EXTRACT PROVIDED |
7.       As Hofstadter mentions mid-way through the chapter, there is a decision procedure for WFFs in the propositional calculus, the method of truth tables. Learn what this method entails, if you are not already clear that, and write a description of the method that is clear and complete enough that one could easily apply it by referencing your description. That is, describe the process featuring truth tables by which one could determine whether or not a WFF is a theorem in the propositional calculus.
R: 1: Count how many variables you have.
2: Do 2^numberOfVariables. This is going to tell you how many rows your truth table will have
3: Create a column to each variable
4: Now you know the number of rows, make all possible combinations of values True(T or 1) and False(F or 0) using the column of yours variables
5: Look at the operators of your WFF and do the operations:
                Negation: (~F) is true if F is false, false if F is true
                Conjunction: (F and G) is true if both F and G are true. False otherwise
                Disjunction:  ( F V G) is true if at F or G are true. False otherwise.

PROMPT A |
Copy out, word for word, the part of the truth-table text that opens with the words containing "7.       As Hofstadter" and closes with "variables you have.".
PROMPT B |
Translate this sentence from the truth-table text into Spanish: "As Hofstadter mentions mid-way through the chapter, there is a decision procedure for WFFs in the propositional calculus, the method of truth tables."
You won't need the entries for this work.

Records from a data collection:
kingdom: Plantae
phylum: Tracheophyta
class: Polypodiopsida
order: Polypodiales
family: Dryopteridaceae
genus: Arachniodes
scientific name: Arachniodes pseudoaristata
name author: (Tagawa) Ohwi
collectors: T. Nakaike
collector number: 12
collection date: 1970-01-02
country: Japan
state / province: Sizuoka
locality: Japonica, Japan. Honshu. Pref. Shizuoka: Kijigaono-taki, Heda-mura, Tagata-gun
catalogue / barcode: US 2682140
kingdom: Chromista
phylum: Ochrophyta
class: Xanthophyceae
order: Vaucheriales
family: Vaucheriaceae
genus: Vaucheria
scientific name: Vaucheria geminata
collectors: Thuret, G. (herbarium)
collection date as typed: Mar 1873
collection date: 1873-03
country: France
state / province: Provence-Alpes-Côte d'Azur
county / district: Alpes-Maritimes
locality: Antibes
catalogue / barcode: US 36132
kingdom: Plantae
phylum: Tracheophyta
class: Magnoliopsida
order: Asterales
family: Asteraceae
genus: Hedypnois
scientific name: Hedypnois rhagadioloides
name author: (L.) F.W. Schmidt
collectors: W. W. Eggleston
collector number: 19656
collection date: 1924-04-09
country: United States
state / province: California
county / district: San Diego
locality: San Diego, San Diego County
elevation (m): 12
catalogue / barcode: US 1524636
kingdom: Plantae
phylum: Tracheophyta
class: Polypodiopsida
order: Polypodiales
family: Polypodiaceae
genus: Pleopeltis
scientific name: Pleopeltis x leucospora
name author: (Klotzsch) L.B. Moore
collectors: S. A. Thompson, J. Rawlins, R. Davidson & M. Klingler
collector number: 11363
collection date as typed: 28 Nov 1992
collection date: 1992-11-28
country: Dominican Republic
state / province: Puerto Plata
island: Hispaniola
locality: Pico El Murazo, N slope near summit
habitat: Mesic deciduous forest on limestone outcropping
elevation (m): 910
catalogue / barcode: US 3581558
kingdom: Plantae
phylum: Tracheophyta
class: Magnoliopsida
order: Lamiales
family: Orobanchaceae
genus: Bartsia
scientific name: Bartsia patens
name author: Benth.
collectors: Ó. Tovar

ANSWER AREA A |
7.       As Hofstadter mentions mid-way through the chapter, there is a decision procedure for WFFs in the propositional calculus, the method of truth tables. Learn what this method entails, if you are not already clear that, and write a description of the method that is clear and complete enough that one could easily apply it by referencing your description. That is, describe the process featuring truth tables by which one could determine whether or not a WFF is a theorem in the propositional calculus.
R: 1: Count how many variables you have.

ANSWER AREA B |
Como menciona Hofstadter a mitad del capítulo, existe un procedimiento de decisión para las WFF en el cálculo proposicional: el método de las tablas de verdad.